Despite our cultural reliance on the 401(k) and subsequently spawned tax-advantaged retirement plans, this system has never paid off for most workers. Boomers — the youngest of whom are already over 60 years old — have an average of just $120,300 in retirement savings this year. They expect to need nearly $1 million to retire comfortably.
But few alternatives exist. Tax-advantaged retirement accounts are the most viable way to prepare for retirement in our current environment.
“To save the cash and make investments tends to be the simplest way to go,” said Madden.
Madden acknowledges alternatives, like building and selling a business or purchasing and renting out real estate, work for some individuals. But these routes aren’t reliable for the culture at large. And we’ve seen from the inflated housing market that our decades-long obsession with turning real estate into an investment has actually rendered that option obsolete for younger generations.
“That’s great if you happen to buy a house cheaply 30 years ago,” said Madden, “but that ship’s sailed.”
Thinking broadly, a slate of policy changes could get American workers back on track for secure, comfortable retirements. Adjusting the income cap for Social Security taxes would better fund that program and help increase the payouts from public funds. Reinstating union protections could bolster workers’ ability to negotiate for employer-funded pensions. Enacting universal health care (and related supports like in-home care) would reduce the cost of living in old age. Policies that rein in the cost of housing would make saving more feasible during our working years.
Millennials and younger generations, in particular, can work toward the political and social change necessary to realize these policies and transform how Americans retire.
In the meantime, though, Madden guides her (mostly Gen X) clients toward retirement not with admonishments to tighten their belts and hit arbitrary savings targets, but with a new way to think about our relationship to work.
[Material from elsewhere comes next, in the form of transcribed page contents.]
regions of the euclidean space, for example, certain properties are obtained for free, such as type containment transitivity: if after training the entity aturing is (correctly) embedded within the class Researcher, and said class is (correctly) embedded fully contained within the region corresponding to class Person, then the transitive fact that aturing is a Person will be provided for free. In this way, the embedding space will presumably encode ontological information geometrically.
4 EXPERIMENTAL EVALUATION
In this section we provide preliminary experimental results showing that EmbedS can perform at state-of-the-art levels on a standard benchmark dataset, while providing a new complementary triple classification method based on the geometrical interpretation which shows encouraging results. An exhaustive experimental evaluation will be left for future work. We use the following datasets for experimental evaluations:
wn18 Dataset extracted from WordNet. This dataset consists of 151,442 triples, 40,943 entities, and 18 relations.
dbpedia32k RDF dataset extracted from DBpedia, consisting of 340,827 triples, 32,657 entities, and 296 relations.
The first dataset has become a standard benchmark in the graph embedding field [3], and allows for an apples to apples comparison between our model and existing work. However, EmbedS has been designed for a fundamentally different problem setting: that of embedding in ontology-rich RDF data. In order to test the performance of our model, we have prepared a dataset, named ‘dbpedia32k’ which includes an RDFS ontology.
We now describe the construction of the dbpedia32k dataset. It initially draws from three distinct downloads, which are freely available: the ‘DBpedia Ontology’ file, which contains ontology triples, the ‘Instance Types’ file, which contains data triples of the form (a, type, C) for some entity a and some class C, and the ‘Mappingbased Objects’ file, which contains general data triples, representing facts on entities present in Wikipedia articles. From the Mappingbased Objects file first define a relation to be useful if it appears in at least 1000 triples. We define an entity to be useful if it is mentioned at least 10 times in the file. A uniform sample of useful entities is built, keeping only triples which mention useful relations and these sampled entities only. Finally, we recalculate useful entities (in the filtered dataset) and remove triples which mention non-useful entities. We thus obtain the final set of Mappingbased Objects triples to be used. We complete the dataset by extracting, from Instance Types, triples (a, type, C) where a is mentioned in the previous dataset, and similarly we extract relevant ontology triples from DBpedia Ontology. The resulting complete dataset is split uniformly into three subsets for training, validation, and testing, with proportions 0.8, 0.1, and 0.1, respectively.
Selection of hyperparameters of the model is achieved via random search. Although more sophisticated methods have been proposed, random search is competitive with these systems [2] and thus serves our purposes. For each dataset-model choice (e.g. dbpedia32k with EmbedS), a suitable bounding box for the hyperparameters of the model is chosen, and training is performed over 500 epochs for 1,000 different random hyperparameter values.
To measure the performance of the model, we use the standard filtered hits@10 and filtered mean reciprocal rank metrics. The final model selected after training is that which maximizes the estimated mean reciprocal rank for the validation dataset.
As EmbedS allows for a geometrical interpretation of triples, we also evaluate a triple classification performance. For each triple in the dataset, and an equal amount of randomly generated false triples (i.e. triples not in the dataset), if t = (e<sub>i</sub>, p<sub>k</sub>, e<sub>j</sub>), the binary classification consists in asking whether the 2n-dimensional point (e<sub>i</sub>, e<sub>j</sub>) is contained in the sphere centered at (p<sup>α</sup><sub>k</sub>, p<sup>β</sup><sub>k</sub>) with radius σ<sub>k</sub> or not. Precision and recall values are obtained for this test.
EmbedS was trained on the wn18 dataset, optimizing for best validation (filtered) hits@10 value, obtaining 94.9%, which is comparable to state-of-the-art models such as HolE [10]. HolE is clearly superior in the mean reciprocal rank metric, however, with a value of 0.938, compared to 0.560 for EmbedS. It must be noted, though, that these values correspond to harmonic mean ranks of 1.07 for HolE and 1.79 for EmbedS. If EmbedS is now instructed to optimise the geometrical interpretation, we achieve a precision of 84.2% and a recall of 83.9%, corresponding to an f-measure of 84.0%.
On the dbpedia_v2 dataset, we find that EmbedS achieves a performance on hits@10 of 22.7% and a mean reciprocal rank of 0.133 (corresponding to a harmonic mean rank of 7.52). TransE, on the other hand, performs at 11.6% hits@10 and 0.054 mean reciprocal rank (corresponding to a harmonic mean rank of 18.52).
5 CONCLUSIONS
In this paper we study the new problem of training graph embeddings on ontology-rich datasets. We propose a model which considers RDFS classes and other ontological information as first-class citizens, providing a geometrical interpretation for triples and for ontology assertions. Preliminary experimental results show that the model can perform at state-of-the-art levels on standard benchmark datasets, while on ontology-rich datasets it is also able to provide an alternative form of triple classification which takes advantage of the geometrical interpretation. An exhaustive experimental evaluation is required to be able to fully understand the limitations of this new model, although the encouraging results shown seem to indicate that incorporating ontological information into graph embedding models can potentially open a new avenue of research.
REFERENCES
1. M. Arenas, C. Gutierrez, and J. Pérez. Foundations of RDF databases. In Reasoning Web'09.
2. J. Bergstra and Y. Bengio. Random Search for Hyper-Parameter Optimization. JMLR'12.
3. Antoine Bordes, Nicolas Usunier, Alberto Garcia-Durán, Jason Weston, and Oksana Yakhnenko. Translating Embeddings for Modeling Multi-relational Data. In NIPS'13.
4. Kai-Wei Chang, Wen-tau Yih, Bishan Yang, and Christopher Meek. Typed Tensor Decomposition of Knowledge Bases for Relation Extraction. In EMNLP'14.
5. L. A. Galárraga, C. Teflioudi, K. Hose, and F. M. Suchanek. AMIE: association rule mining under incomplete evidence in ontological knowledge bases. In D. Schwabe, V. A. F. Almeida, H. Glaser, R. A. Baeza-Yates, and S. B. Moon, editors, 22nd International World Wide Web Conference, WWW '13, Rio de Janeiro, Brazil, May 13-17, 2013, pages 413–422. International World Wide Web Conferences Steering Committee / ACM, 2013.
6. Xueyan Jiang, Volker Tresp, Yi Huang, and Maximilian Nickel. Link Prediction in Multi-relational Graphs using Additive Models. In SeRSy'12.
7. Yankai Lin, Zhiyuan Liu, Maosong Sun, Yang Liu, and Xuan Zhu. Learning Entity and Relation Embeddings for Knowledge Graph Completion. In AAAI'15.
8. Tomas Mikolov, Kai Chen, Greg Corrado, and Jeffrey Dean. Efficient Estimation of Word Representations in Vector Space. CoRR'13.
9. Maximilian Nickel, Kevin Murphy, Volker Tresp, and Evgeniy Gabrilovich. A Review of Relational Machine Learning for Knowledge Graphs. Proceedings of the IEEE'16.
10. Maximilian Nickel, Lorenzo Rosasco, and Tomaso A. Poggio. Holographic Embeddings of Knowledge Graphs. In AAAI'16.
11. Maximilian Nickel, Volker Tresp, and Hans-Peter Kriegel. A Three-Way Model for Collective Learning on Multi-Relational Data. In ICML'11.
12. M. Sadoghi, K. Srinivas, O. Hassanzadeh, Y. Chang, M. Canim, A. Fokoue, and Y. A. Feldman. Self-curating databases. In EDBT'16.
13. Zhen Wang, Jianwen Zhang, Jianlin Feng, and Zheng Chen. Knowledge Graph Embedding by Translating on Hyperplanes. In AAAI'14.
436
“It’s about reframing that retirement isn’t just before and after retirement,” she said. “It’s more of a shifting process of your life and how you work.”
The advice millennials and Gen Z hear about retirement planning still imagines we’ll live like our grandparents did: 40 years of work followed by a couple of decades of not working. Most of us won’t and don’t need to follow that model. Many of Madden’s clients plan to work full-time into their 70s or transition into part-time work once they’re eligible to draw Social Security benefits.
“Instead of saying, ‘How much do you need to save right now,’ oftentimes we’re playing with, ‘How long are you going to have to work?’” Madden said.
This shift in thinking isn’t fully satisfying — many people will continue to work full-time or part-time past retirement age purely out of financial desperation. But it might be just enough to relieve the millions of American workers who panic when they’re told how much they should have saved for retirement by now.